* DATASET RECORDS
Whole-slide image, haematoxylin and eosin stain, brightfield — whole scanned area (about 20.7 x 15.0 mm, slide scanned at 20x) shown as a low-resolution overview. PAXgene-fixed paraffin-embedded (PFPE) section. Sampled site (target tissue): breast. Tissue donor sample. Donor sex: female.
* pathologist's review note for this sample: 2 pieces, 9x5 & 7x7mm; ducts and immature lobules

==

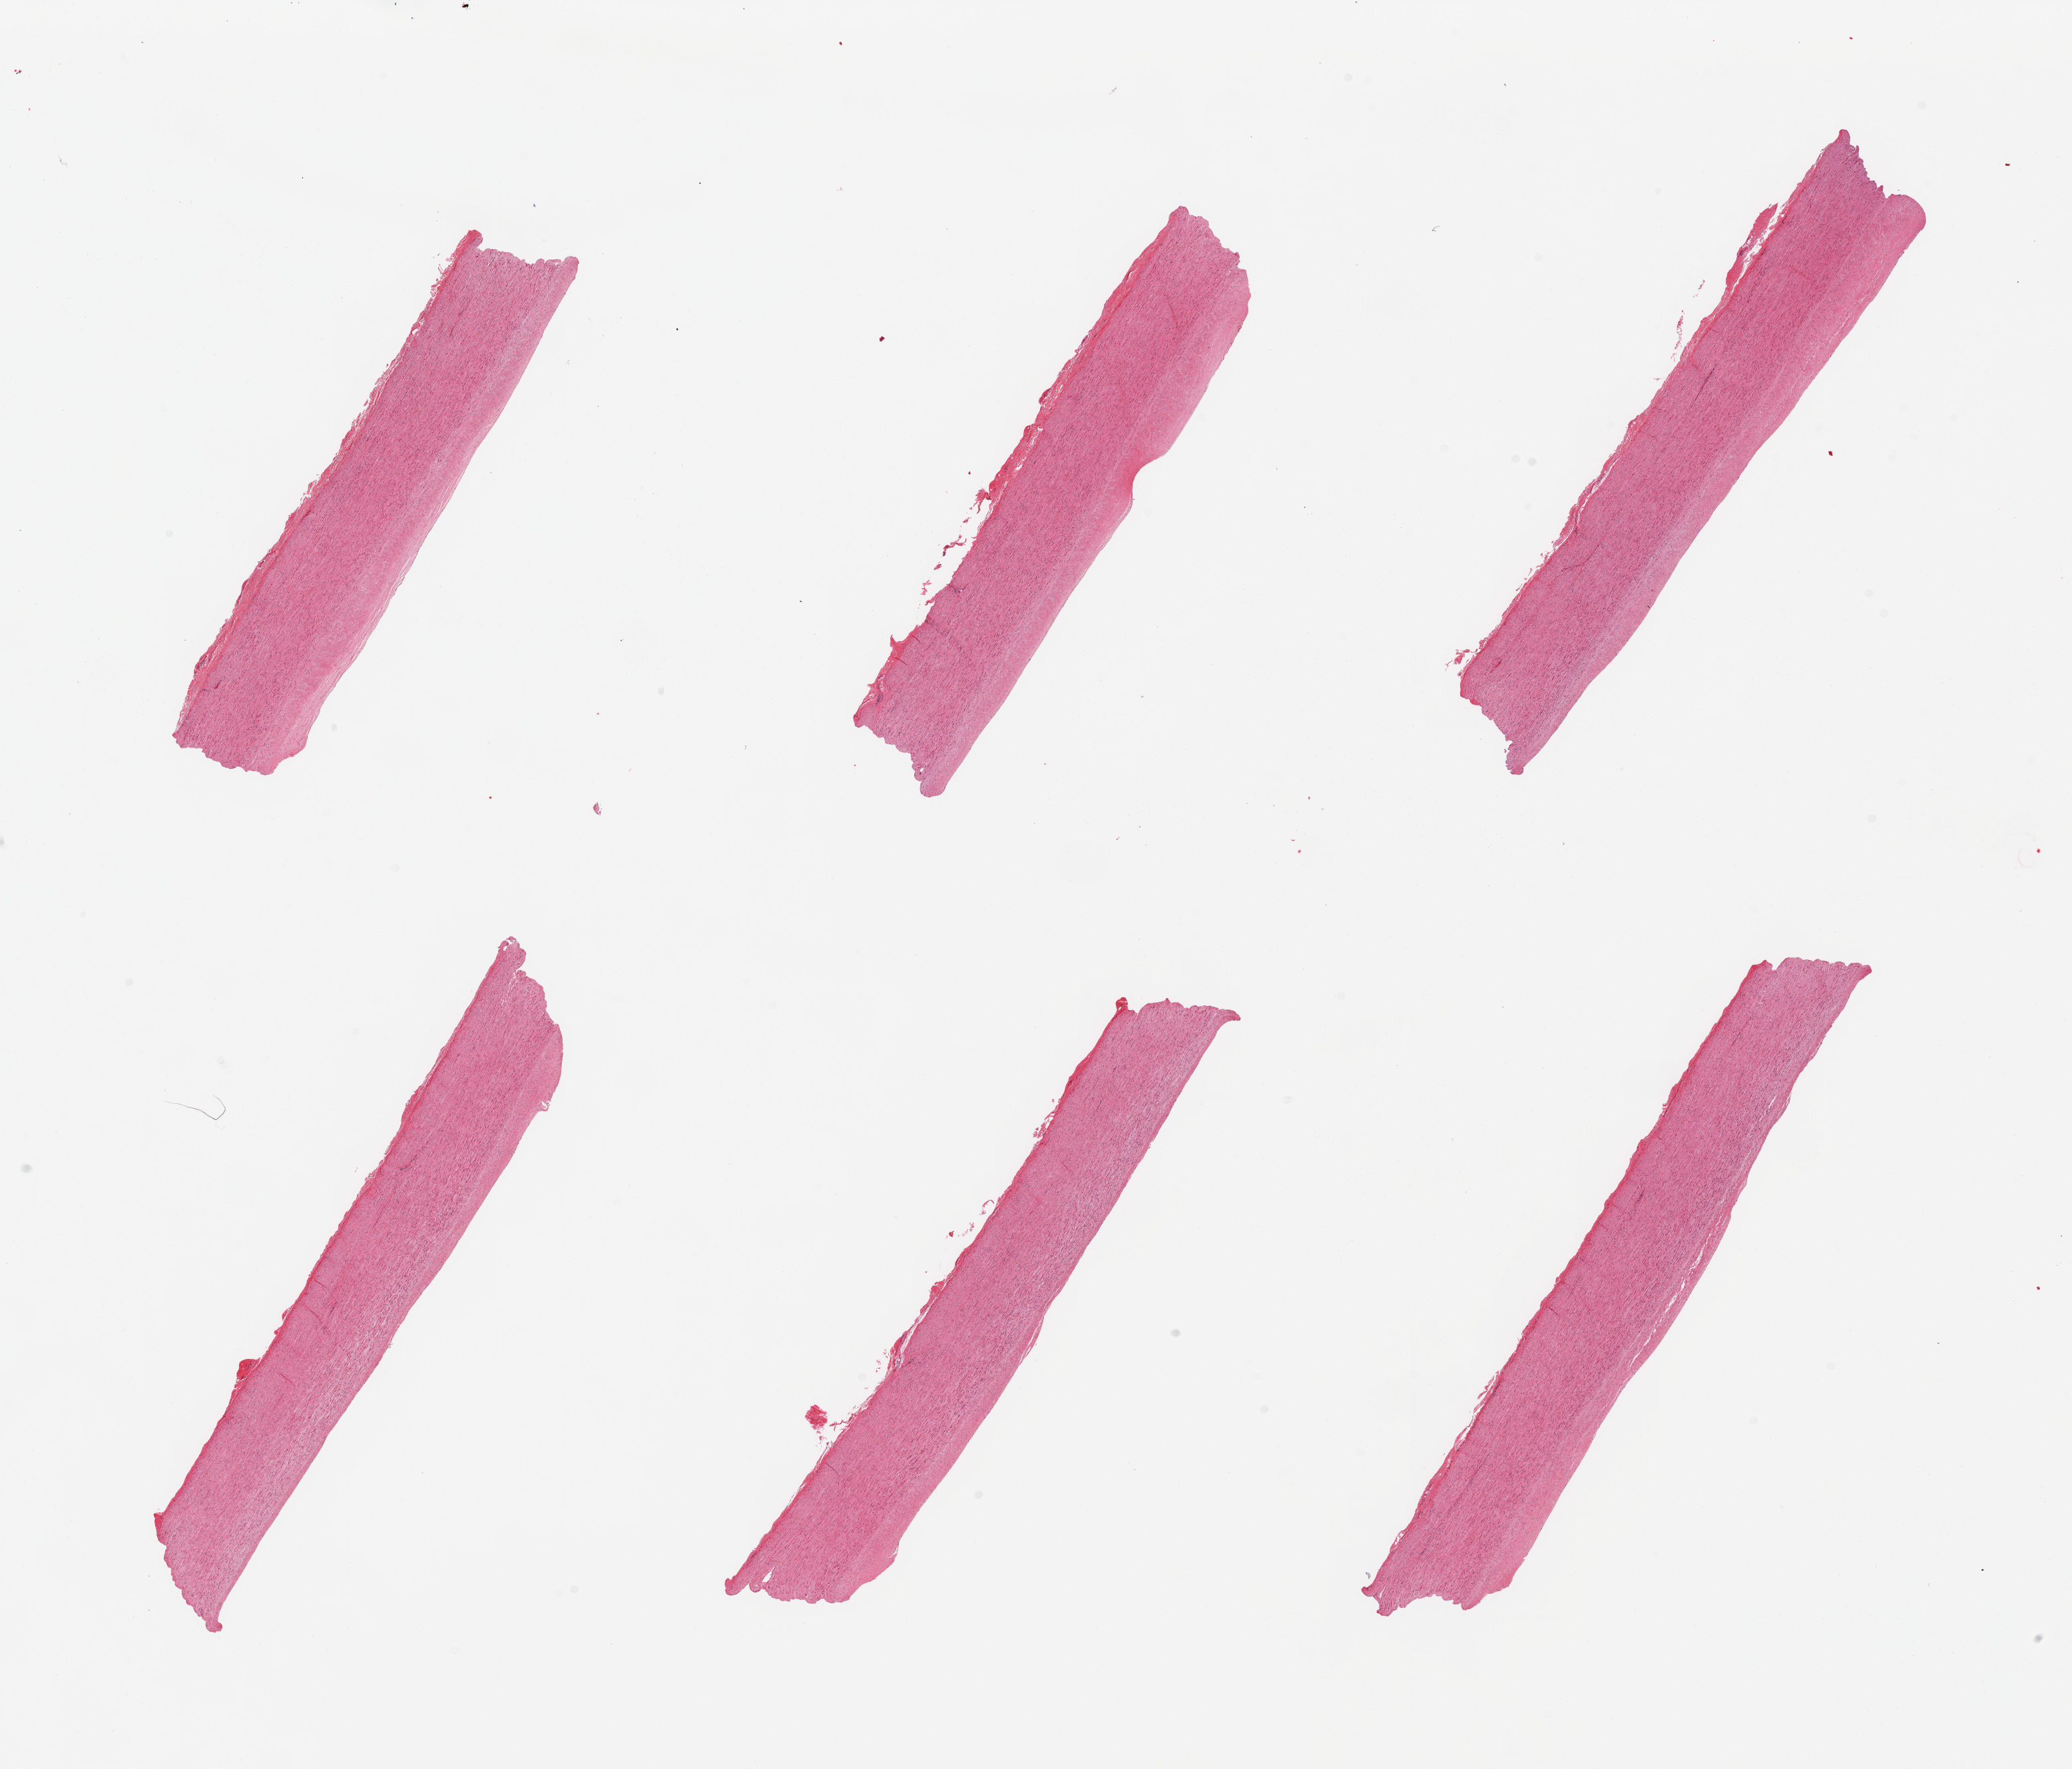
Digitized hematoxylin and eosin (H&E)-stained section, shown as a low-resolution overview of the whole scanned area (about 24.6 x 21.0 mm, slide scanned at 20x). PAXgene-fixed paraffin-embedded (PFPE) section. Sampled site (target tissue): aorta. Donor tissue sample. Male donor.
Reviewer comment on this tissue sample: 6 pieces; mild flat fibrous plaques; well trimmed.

---

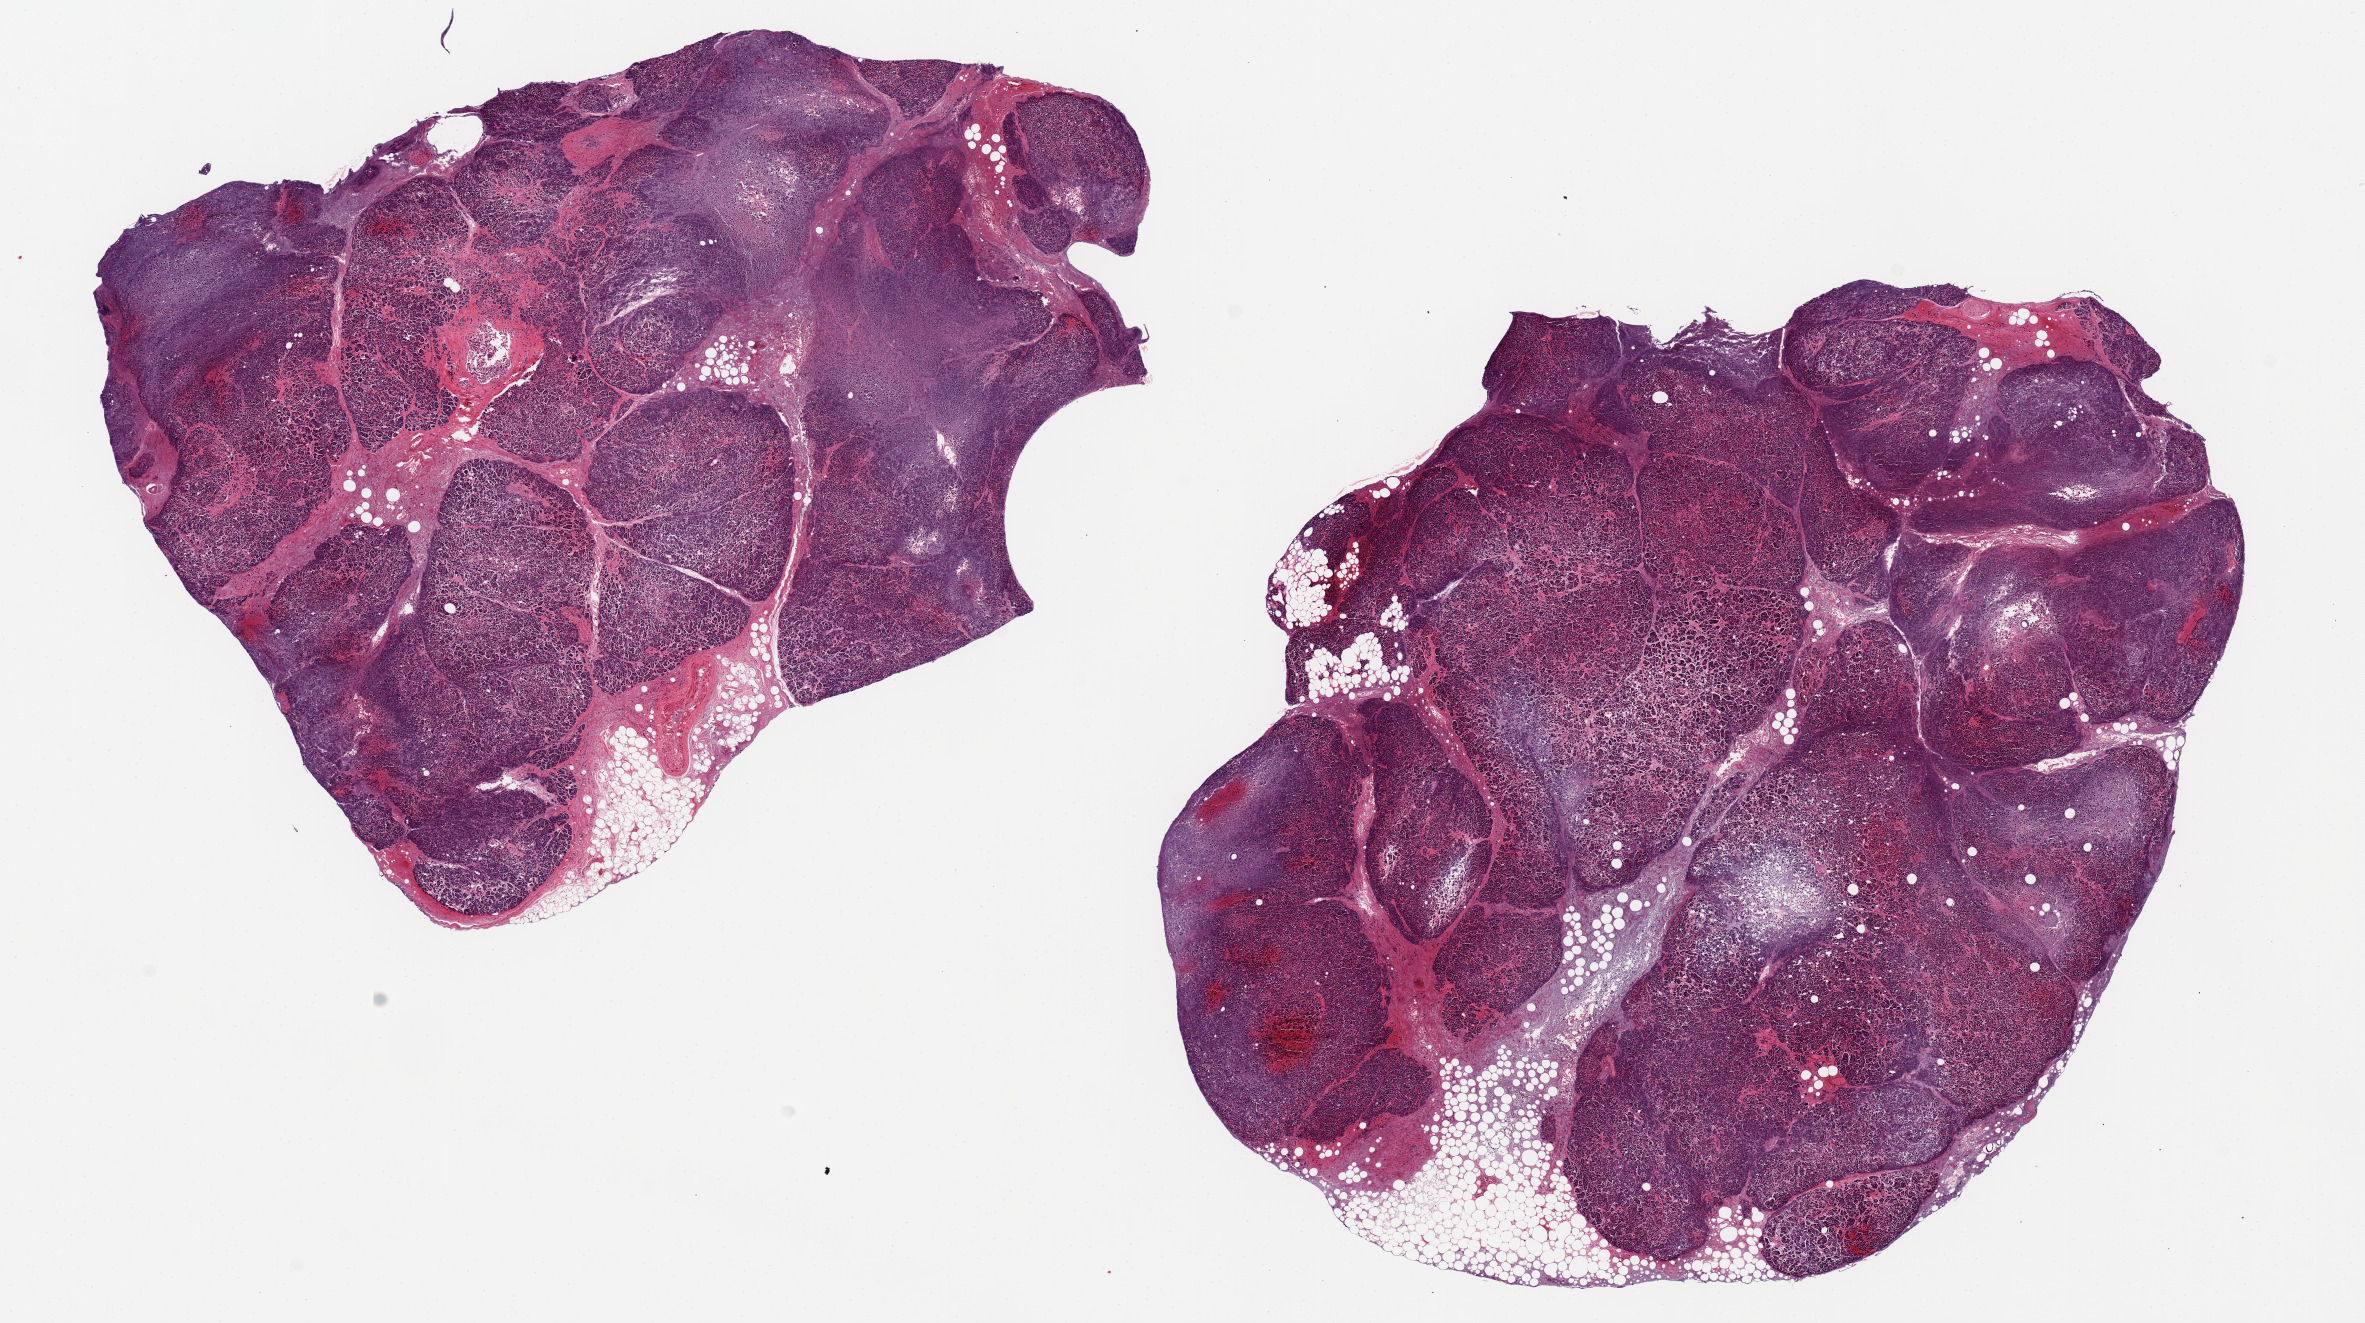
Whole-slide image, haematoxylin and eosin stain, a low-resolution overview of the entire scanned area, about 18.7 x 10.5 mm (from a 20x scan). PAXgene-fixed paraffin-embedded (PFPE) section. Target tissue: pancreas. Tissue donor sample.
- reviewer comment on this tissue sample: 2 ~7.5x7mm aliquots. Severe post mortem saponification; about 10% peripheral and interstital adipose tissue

* EXERCISE OBJECTIVE
Starting at the line above that contains "Whole-slide image, haematoxylin and eosin stain, brightfield", repeat each line exactly up to and including the line that contains "and immature lobules", and stop there.

* RESPONSE BOX
Whole-slide image, haematoxylin and eosin stain, brightfield — whole scanned area (about 20.7 x 15.0 mm, slide scanned at 20x) shown as a low-resolution overview. PAXgene-fixed paraffin-embedded (PFPE) section. Sampled site (target tissue): breast. Tissue donor sample. Donor sex: female.
* pathologist's review note for this sample: 2 pieces, 9x5 & 7x7mm; ducts and immature lobules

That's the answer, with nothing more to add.